Of the three, Rupert Murdoch and Fox have been the most forward thinking - taking over MySpace was a brilliant move - but old-media lawyerism still afflicts it, too. The on-air dust-up between Bill Clinton and Chris Wallace (on Fox News Sunday) was quickly put up on YouTube last Fall - only to be taken down when a Fox lawyer threatened YouTube. Fortunately for the American public - and Fox News - a brighter mind at Fox quickly reversed that policy. Everyone won, including Fox News, which got higher ratings. NBC went through a similar dance a little later, when it initially demanded that YouTube take down the video of Saturday Night Live's hilarious "Dick in a Box".

Old-media and their outdated policies playing any role in new media news and entertainmnent makes no sense, given that old-line broadcast television is losing viewers so quickly that barely a week goes by without some dire report about shrinking audiences. NBC's ratings on one dismal evening last month were the lowest in twenty years. The CBS Evening News - once the proud leader in TV news - is now dead last in the three evening news reports which all together attract only a third of the viewers who once came home right after to work to watch the news. (Insiders call CBS the Carapace Broadcasting System - the largely empty shell of what was once the great Columbia Broadcasting System, in particular its television news division.) But that's no surprise - CBS is run by Viacom, and Viacom the dinosaur has no 24/7 all-news cable operation, and regularly bellows at YouTube and anyone it deems to have threatened its precious and outmoded senses of copyright. Viacom's attorneys must have been graduated from the same medieval law schools as the attorneys who sling copyright for the RIAA.

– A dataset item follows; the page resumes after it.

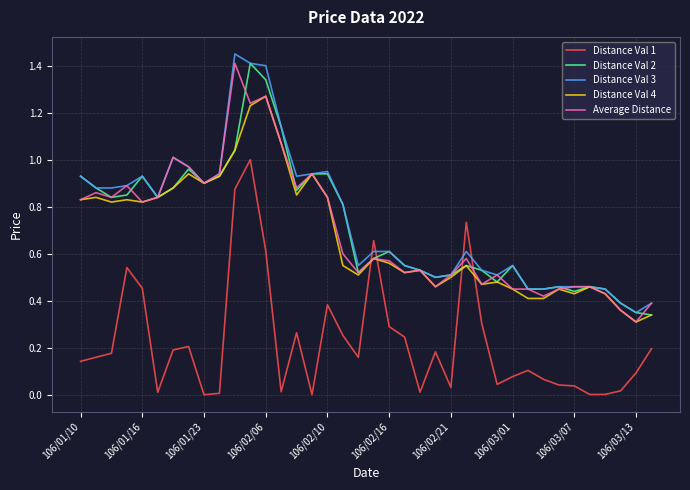

What are all the series names shown in the legend?

Distance Val 1, Distance Val 2, Distance Val 3, Distance Val 4, Average Distance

So good for CNN for making a statement in the face of the antiquated running of mass media. CNN, once the new kid on the block, now has a chance to lead the charge again - this time, for media in synch with the lifestyles and thirst for information in the digital age, for people who want information and news at their own, not the networks', convenience, who see YouTube as a boon not a threat, as our nation gears up for what will be one of the most significant elections in its history.